Starting at the first line and ending at the one with "plaque est parfaite", give the lines of the listing again exactly, and nothing else; skip the pictures.

━━━ Data to use

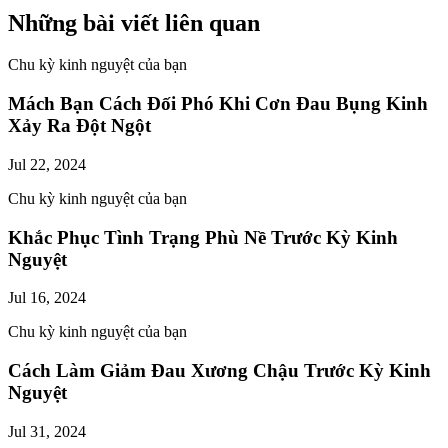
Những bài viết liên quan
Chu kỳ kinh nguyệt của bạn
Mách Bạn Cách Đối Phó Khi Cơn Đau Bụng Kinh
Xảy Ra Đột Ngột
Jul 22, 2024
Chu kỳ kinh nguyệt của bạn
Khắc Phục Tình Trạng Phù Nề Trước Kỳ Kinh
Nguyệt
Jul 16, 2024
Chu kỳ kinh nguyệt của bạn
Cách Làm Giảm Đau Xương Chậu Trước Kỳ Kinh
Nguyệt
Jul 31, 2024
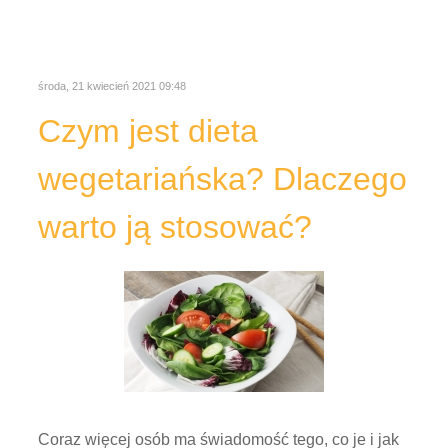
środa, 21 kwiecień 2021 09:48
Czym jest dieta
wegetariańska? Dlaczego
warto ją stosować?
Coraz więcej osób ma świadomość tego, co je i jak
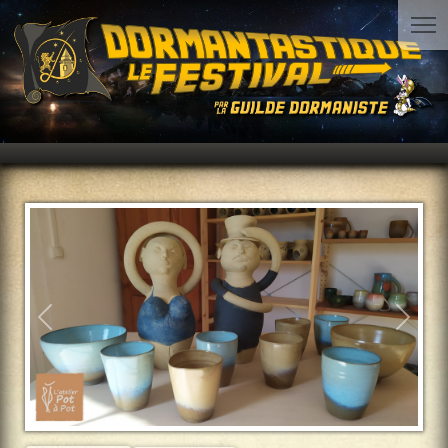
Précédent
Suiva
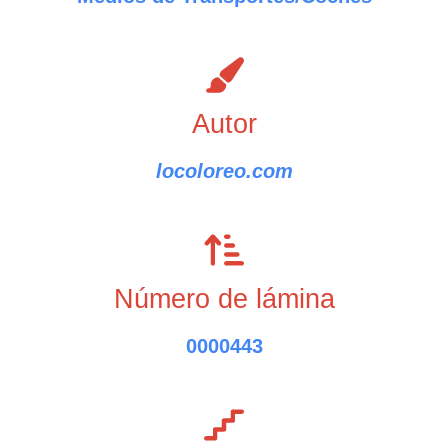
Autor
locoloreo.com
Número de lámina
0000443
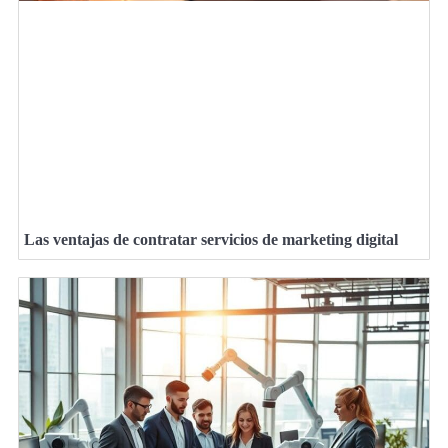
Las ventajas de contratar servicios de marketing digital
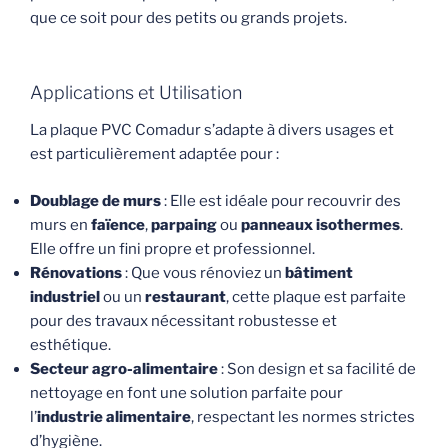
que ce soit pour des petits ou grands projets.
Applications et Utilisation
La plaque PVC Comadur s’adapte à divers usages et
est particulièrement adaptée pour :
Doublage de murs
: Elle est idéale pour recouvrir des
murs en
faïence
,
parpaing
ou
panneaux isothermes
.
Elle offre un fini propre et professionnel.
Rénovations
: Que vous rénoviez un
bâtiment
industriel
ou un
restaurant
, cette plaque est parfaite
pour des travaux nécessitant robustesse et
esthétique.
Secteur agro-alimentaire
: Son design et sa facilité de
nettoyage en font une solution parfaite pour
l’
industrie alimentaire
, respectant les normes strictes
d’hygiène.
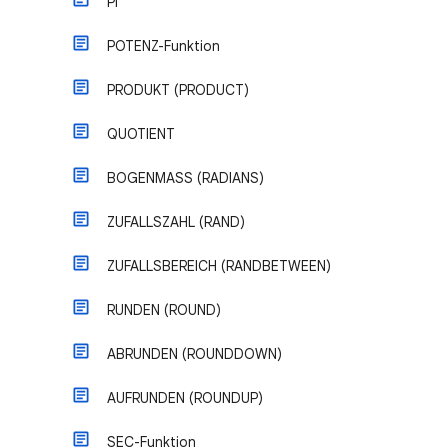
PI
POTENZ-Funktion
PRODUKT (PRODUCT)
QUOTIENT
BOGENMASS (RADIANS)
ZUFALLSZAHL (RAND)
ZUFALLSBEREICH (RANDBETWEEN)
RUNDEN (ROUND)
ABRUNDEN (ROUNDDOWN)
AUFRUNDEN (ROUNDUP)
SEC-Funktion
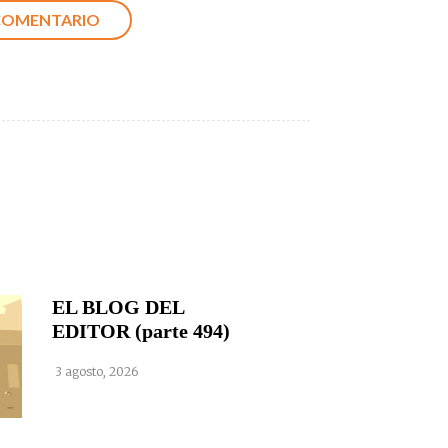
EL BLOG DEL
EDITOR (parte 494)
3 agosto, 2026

━━━━━━

*Expected answer*
Những bài viết liên quan
Chu kỳ kinh nguyệt của bạn
Mách Bạn Cách Đối Phó Khi Cơn Đau Bụng Kinh
Xảy Ra Đột Ngột
Jul 22, 2024
Chu kỳ kinh nguyệt của bạn
Khắc Phục Tình Trạng Phù Nề Trước Kỳ Kinh
Nguyệt
Jul 16, 2024
Chu kỳ kinh nguyệt của bạn
Cách Làm Giảm Đau Xương Chậu Trước Kỳ Kinh
Nguyệt
Jul 31, 2024
środa, 21 kwiecień 2021 09:48
Czym jest dieta
wegetariańska? Dlaczego
warto ją stosować?
Coraz więcej osób ma świadomość tego, co je i jak
Précédent
Suiva
Autor
locoloreo.com
Número de lámina
0000443
Las ventajas de contratar servicios de marketing digital
que ce soit pour des petits ou grands projets.
Applications et Utilisation
La plaque PVC Comadur s’adapte à divers usages et
est particulièrement adaptée pour :
Doublage de murs
: Elle est idéale pour recouvrir des
murs en
faïence
,
parpaing
ou
panneaux isothermes
.
Elle offre un fini propre et professionnel.
Rénovations
: Que vous rénoviez un
bâtiment
industriel
ou un
restaurant
, cette plaque est parfaite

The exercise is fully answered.